Rapid electrification continues, but east-west gap persists
In case you were wondering: Europe’s true fleets in 2021 continued the pace of rapid electrification set in 2020. How fast exactly? Dataforce has the figures. They show that EVs represented more than 30% of true fleet sales last year – but that the gap between the fast-forwarding west and the slow-moving east shows no sign of closing.
The first year of the pandemic marked a turning point for EVs. At the start of 2020, many feared the viral emergency would push electrification to the bottom of the corporate agenda. Actually, and for various reasons, quite the opposite happened.
10% to 20% to 30%
In 2019, all EV types (BEVs, PHEVs and mild hybrids) made up 10.1% of overall true fleet sales across 15 key European markets monitored by Dataforce. As it turns out, that figure jumped up by just over 10 percentage points in 2020, to 20.8%. According to the most recent annual figures, that rapid pace continues, with EV sales rising another 10 percentage points in 2021, to 30.9%.
The electrification trend is happening irrespective of the up-and-down movement of true fleet sales themselves – down 18.6% in the first pandemic year, but up again by 2.6% in 2021, to just under 3.5 million. To put everything in the right perspective, here’s how the four main motorisations evolved over the past two years:
- Diesel continued to decline, both in absolute terms (from 1.9 million in 2019 to just over 1 million last year) and in relative terms (45.8% market share in 2019 to 30.1% in 2021).
- Following a slump in 2020, petrol rebounded from 1.29 million back to 1.32 million last year. But in relative terms, it merely remained stationary, at about 38%.
- BEVs increased from nearly 150,000 in 2019 (and 3.6% market share) to about 393,000 in 2021 (11.3%).

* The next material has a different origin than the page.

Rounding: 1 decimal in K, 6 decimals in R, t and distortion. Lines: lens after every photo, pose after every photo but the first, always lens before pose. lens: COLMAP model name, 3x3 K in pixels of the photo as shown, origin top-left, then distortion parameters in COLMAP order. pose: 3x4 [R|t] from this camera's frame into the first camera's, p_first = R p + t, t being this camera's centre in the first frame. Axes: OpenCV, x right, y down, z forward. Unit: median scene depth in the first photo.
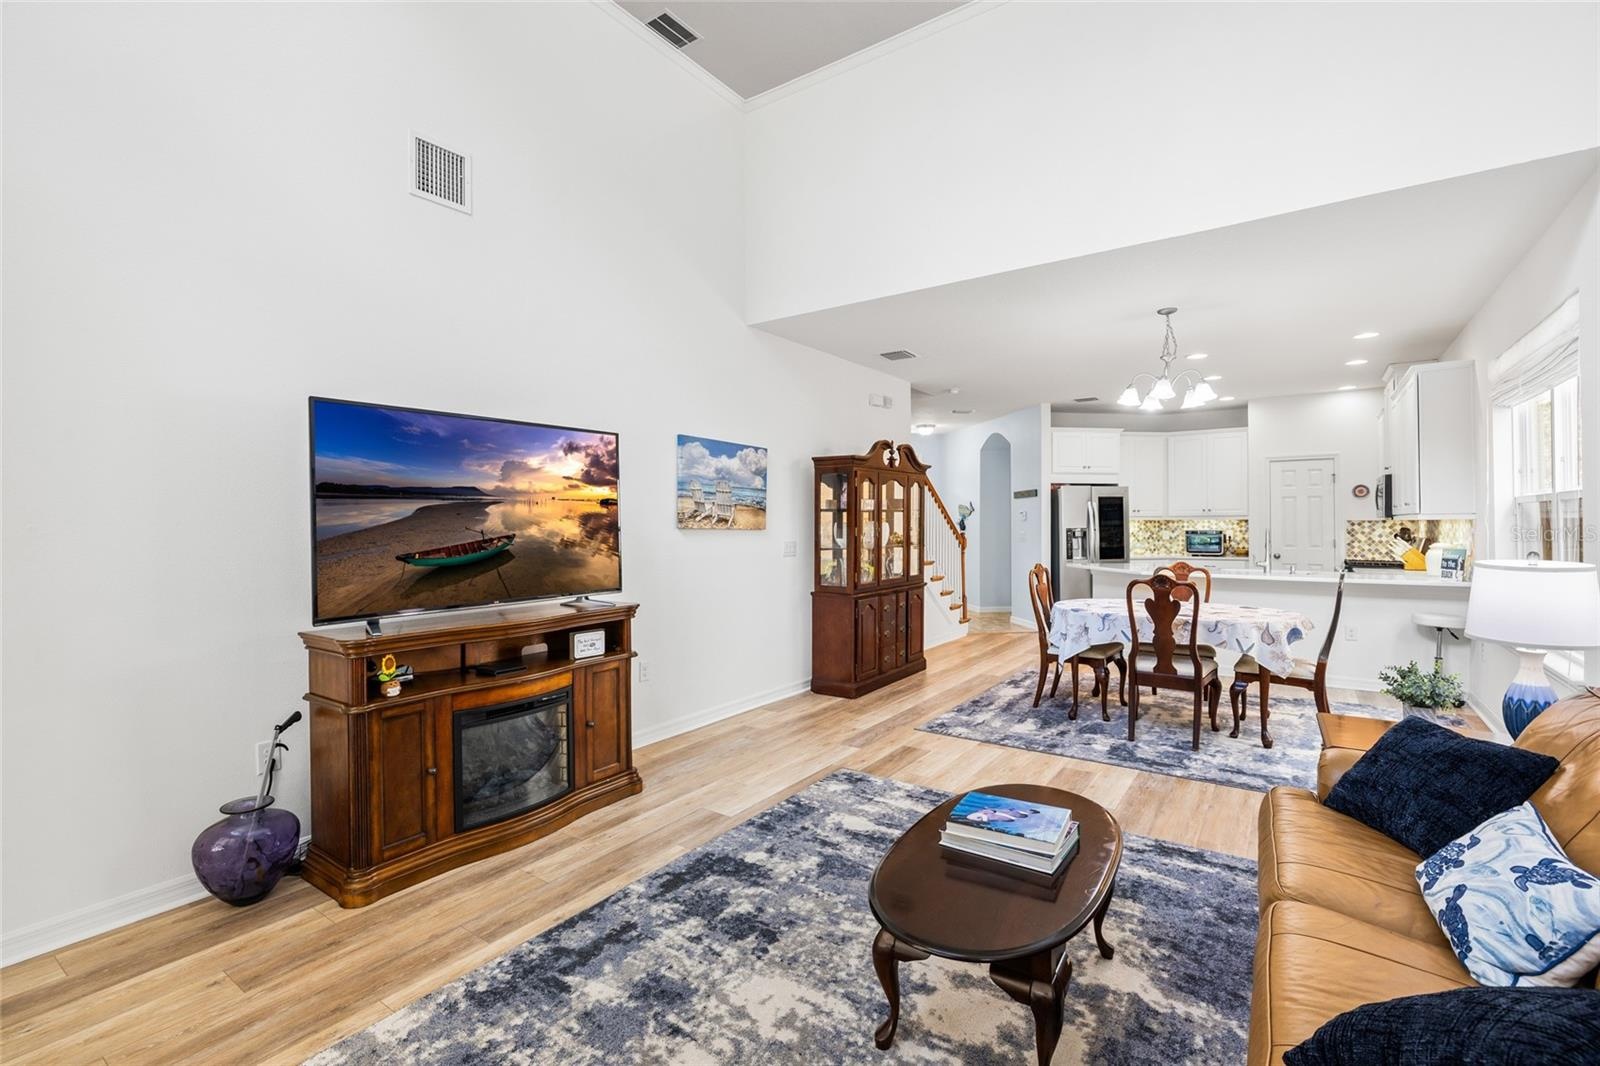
lens RADIAL K [[717.1, 0, 798.5], [0, 717.1, 523.6], [0, 0, 1]] dist [-0.012478, 0.001243]
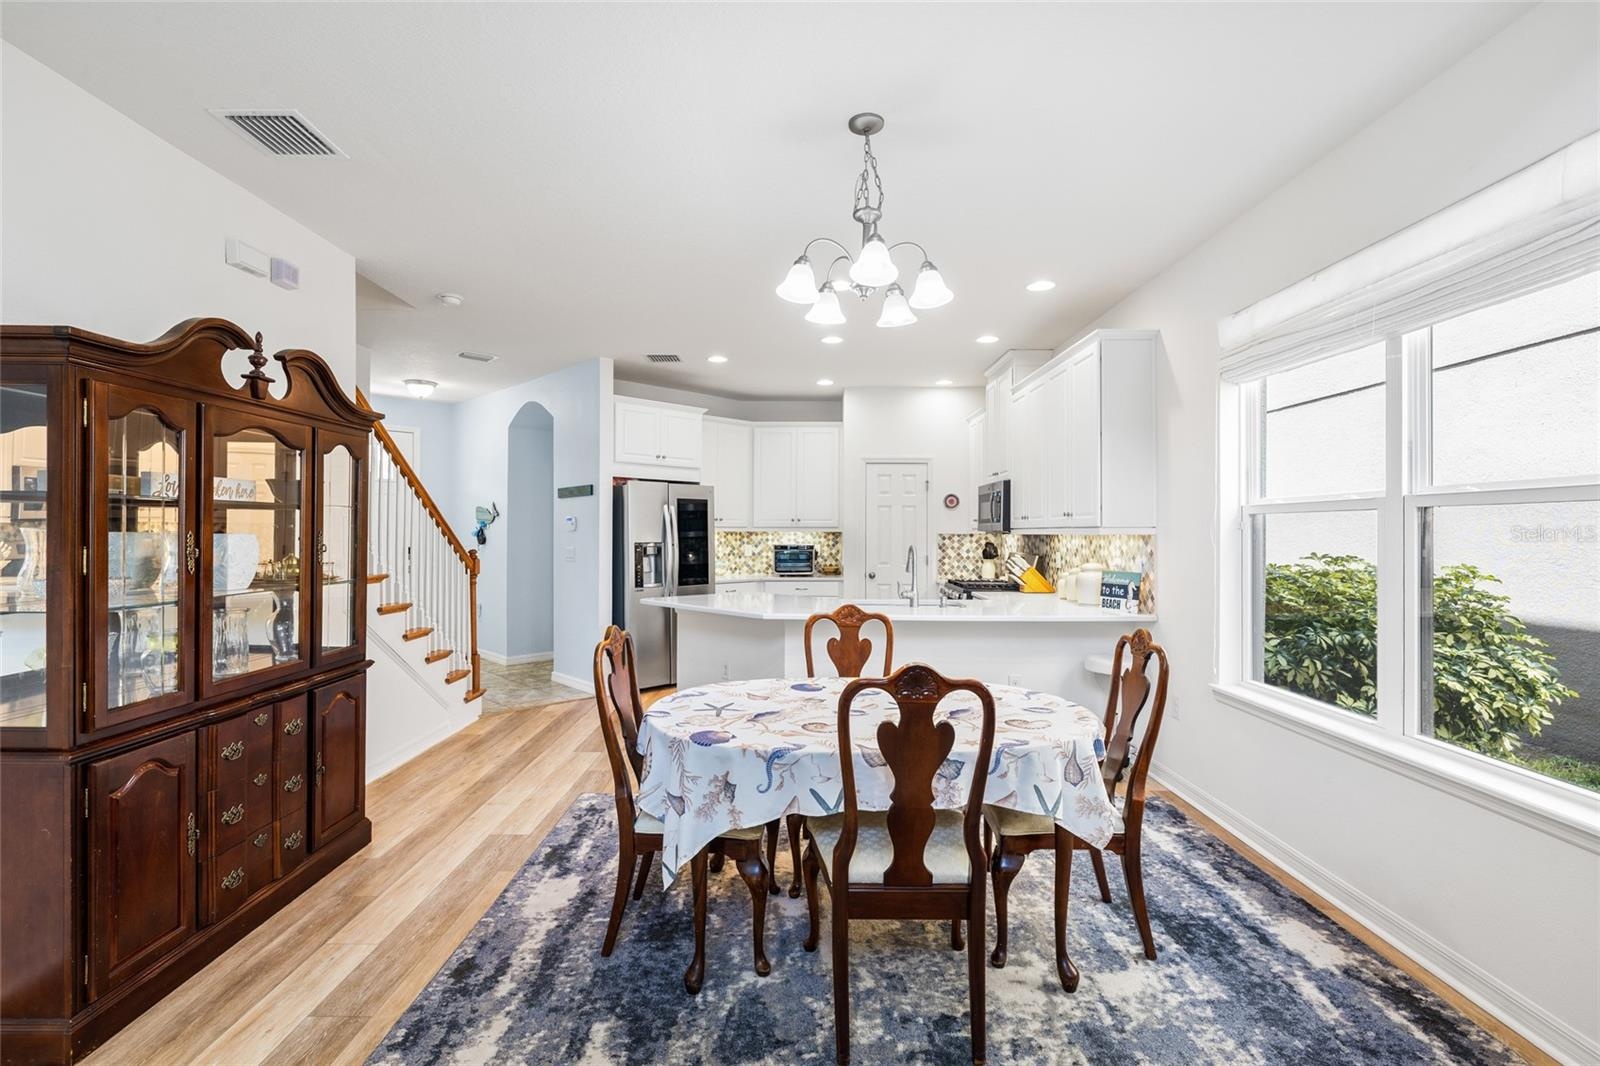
lens RADIAL K [[719.8, 0, 795.0], [0, 719.8, 534.7], [0, 0, 1]] dist [-0.001153, 0.000272]
pose [[0.818628, 0.005162, 0.574301, 0.208401], [-0.006274, 0.999980, -0.000044, -0.004088], [-0.574290, -0.003567, 0.818644, 0.701119]]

- PHEVs overtook BEVs, rising from around 95,000 in 2019 (2.3%) to almost 465,000 in 2021 (13.4%).
Norway at 83%
However, the pace of electrification varies greatly per country. On one end of the scale is – no surprises there – Norway. The Nordic country has been in the vanguard of electrification almost from the start. If anything, it solidified its position last year, with BEV sales to true fleets increasing by 36% over 2020, and PHEV sales even going up by 46.4%. It all adds up to EVs representing 83% of total fleet sales in Norway last year.
Also doing extremely well:
- Sweden, where PHEV sales rose by 4.6%, but BEV sales shot up 74.3%, and EVs represented 55% of overall true fleet sales.
- The Netherlands, which saw PHEVs increase by 80.8%, but BEVs decline by 12.8%. Still, EVs made up 37% of true fleet sales.
- Belgium, where BEVs went up by 72.3% and PHEVs by 54.9%, to a total true fleet market share for EVs of 31%.
The stark differences in the rise (and occasional decline) of BEV and PHEV sales per country is down to the specific set of purchase incentives and other fiscal stimuli offered by those countries.
The Big Five
The overall trend, however, is clear. But where it makes the most difference, is on Europe’s Big Five markets, which together represent about three quarters of the EU’s automotive market.
- In Germany, BEV sales to true fleets were up 104.3% in 2021, to just under 105,000 units. PHEV sales increased 53.7% to almost 142,000 units. EVs represented 31% of true fleet sales.
- In the UK, where BEVs shot up 71.6% to just under 106,000 and PHEVs increased 66.7% to almost 65,000, EVs represented 27% of total true fleet sales in 2021.
- In France, PHEVs more than doubled (+107.1%) to close to 67,000 units, while BEVs rose 41.8% to just over 32,000. EVs were 20% of the true fleet total.
- In Italy, BEV sales to true fleets were at about 22,500 (+64.3%) in 2021, PHEV sales at around 35,000 (+202%), resulting in 18% EVs in overall true fleet sales.
- Despite solid increases in both BEVs (+14.5% to about 8,000) and PHEVs (+74.8% to over 21,000), Spain remains the weakest link among the Big Five, with just 12% EVs in 2021 true fleet sales.
Perhaps more worryingly, the countries that were lagging behind in previous years – mainly in Eastern and Southern Europe – remain behind as their EV scores increase by far too little to catch up with more mature EV markets. Take for instance Poland. Yes, the share of EVs in true fleet sales doubled from 2020 to 2021. However, that increase was from 1% to 2%.
The very real risk of creating a two-tier Europe when it comes to vehicle electrification can only be avoided if governments and corporates in the affected countries come together to solve the chicken-and-egg problem of electrification: too little infrastructure will keep the number of EVs down, which will keep the demand for more infrastructure low.
While the east ponders that paradox, the west powers ahead. Marc Odinius, Managing Director of Dataforce, sees reasons to expect the rapid pace of electrification to continue: “2022 will be equally strong, especially as we see PHEVs reaching their relative maximum, and we believe that current restrictions will be vastly taken back, leaving room for growth.”